For 200 years the Modernists have been destroying everything Classical, Art, Architecture , Philosophy. You have Classic professors who want to shut it down. No wonder Socrates took the Hemlock.

Alexandros Manolakakis's avatar

Speaking of big and small names and those somewhat forgotten by 'philosophy', I would also like to mention Aristarchus of Samos. Even though he was not a semi-Socratic like the rest of this list, I find his story interesting and fitting.

Aristarchus of Samos was a (natural) philosopher, or what today would be described as an astronomer and mathematician in the 3rd Century BCE (310-230). By most accounts, he was a brilliant scholar and intellectual, but often dismissed for his 'lunatic' ideas concerning the cosmos.

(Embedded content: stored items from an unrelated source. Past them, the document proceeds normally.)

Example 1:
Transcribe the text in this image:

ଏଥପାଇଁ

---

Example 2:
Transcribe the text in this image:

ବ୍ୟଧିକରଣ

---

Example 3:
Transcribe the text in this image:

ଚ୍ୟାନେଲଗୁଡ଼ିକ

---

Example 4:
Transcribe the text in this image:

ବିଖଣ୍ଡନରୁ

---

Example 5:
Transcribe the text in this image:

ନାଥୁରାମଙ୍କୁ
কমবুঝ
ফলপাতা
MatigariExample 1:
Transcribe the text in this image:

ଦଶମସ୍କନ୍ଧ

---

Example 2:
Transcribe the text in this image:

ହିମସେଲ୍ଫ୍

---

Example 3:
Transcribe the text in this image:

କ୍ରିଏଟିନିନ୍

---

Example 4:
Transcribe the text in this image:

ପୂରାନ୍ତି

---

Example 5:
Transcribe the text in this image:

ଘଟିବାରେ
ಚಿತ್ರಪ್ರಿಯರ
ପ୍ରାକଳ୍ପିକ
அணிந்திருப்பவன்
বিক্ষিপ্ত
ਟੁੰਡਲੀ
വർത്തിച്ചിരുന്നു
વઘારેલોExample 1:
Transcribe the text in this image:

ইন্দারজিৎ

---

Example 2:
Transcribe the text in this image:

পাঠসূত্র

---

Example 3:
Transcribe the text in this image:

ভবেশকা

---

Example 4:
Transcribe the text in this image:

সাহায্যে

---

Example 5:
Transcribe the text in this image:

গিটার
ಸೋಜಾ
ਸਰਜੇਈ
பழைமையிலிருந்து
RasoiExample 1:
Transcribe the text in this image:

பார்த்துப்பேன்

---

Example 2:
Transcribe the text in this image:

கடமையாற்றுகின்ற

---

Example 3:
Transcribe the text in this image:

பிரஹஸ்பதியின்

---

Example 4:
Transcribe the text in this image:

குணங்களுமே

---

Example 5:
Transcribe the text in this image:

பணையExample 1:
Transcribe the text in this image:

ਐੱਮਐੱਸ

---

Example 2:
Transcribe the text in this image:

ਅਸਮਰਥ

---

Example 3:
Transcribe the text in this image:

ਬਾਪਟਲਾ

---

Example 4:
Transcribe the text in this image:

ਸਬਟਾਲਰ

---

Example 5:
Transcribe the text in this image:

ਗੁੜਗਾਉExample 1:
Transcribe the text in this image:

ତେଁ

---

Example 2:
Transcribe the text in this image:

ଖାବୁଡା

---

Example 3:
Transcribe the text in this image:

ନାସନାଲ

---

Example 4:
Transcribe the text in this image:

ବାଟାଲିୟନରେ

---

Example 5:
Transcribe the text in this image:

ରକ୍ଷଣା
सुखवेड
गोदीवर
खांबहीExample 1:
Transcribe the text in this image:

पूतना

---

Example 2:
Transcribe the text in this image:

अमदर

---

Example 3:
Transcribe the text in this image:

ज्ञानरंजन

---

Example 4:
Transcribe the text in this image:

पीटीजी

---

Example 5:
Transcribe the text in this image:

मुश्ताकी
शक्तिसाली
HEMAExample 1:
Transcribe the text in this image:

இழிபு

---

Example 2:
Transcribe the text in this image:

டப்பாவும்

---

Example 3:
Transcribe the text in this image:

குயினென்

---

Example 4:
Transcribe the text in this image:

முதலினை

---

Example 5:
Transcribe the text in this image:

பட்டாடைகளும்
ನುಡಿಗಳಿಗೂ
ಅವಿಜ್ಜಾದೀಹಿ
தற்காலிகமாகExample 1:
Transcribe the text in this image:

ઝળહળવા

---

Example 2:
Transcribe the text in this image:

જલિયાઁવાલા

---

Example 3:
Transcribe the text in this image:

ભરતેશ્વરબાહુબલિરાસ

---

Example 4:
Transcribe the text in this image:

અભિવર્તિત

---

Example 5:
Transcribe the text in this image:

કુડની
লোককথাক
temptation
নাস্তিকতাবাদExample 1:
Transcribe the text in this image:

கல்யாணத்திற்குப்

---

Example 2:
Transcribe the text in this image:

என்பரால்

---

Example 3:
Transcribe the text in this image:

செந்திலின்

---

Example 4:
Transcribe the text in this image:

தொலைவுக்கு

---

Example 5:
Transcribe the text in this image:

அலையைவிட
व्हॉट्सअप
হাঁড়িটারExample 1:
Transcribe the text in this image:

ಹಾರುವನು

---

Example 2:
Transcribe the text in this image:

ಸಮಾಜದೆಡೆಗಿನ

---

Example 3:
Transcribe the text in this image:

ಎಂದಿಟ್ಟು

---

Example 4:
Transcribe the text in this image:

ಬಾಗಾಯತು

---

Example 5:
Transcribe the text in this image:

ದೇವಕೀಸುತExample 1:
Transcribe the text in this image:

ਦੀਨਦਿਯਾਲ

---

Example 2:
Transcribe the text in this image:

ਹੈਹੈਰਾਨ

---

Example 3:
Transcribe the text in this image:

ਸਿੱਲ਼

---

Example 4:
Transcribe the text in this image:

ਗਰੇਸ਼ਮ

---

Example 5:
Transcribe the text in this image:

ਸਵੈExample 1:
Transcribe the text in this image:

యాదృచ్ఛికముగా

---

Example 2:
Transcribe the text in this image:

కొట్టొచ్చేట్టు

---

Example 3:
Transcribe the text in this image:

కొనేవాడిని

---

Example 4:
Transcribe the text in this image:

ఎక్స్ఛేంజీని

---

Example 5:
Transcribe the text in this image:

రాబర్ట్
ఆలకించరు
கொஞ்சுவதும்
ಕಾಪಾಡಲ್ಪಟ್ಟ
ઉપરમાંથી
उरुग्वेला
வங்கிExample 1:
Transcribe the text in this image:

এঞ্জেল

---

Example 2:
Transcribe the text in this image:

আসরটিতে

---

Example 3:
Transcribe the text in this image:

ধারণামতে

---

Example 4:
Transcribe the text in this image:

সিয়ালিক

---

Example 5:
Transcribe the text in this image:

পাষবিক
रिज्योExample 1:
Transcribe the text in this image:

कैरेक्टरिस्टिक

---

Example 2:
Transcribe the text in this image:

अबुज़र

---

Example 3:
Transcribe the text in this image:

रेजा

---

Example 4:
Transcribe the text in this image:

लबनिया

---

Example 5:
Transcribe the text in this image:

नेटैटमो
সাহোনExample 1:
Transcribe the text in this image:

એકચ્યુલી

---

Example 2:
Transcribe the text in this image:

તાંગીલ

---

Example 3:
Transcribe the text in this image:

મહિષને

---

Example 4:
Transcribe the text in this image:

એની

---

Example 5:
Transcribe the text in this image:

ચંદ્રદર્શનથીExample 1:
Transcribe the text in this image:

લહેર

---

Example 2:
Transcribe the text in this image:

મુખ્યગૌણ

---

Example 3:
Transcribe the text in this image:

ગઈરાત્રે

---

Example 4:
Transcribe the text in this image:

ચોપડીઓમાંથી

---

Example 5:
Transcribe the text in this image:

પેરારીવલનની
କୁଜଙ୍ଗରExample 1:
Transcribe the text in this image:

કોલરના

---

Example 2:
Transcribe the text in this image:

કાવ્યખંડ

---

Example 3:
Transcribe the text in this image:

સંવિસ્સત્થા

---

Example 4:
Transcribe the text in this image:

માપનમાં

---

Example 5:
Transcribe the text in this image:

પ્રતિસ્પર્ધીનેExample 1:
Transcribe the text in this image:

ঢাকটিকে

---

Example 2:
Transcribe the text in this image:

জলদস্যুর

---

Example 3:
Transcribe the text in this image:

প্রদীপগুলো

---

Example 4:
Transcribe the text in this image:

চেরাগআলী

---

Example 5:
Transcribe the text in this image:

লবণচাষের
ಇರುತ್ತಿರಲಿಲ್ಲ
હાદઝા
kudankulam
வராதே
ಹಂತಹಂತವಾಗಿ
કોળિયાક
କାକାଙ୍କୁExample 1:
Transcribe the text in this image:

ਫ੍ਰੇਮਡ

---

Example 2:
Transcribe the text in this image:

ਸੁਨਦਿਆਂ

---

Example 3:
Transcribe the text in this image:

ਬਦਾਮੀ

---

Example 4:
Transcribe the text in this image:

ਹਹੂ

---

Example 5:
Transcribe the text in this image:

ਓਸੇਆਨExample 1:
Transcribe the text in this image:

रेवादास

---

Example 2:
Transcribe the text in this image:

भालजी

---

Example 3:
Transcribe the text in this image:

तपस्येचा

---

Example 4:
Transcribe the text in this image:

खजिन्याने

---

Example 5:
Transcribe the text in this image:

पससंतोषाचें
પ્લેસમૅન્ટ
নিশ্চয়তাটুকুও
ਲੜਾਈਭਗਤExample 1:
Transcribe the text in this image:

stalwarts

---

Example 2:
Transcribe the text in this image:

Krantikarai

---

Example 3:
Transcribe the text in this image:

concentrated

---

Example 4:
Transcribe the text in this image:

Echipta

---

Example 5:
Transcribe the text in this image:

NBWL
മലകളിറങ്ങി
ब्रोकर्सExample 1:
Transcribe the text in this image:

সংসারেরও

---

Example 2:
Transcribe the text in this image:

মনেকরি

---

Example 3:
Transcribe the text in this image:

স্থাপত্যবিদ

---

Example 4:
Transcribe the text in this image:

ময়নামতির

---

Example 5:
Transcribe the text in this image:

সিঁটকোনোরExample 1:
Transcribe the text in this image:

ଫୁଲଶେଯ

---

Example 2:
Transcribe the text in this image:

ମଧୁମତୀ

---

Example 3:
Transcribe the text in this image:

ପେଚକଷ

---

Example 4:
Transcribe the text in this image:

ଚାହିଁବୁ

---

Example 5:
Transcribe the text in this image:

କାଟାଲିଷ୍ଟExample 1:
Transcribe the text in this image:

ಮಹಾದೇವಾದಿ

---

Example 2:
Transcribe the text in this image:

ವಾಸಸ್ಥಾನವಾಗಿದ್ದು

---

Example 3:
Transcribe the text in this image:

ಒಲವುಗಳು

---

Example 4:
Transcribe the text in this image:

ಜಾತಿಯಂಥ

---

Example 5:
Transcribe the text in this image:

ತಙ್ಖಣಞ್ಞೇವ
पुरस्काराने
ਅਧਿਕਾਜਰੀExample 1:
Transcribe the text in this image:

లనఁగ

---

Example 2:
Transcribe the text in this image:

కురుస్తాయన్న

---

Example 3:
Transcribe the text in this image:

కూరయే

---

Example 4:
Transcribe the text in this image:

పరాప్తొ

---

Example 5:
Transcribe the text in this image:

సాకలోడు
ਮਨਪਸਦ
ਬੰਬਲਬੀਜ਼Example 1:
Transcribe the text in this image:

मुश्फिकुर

You see, c. 280 BCE, Aristarchus of Samos -- influenced by Philolaus' (a Pythagorean c. a century and a half before him) idea of fire lying at the centre of the cosmos -- suggested that Helios (the Sun) was at the centre of the cosmos. I mean, not only that, but he even had the audacity to claim that the Sun was just another star, and that the rest of the planetary spheres revolved around it. Not content to stop there, he even argued that the Earth, since it is not at the centre of the cosmos, would be moving as well, likely revolving around the Sun once a year and on its axis once per day.

Of course, his astronomical ideas were often rejected, given that the geocentric system by Aristotle and Ptolemy was well established by that point. So Aristarchus of Samos and his ideas where often rejected and/or dismissed.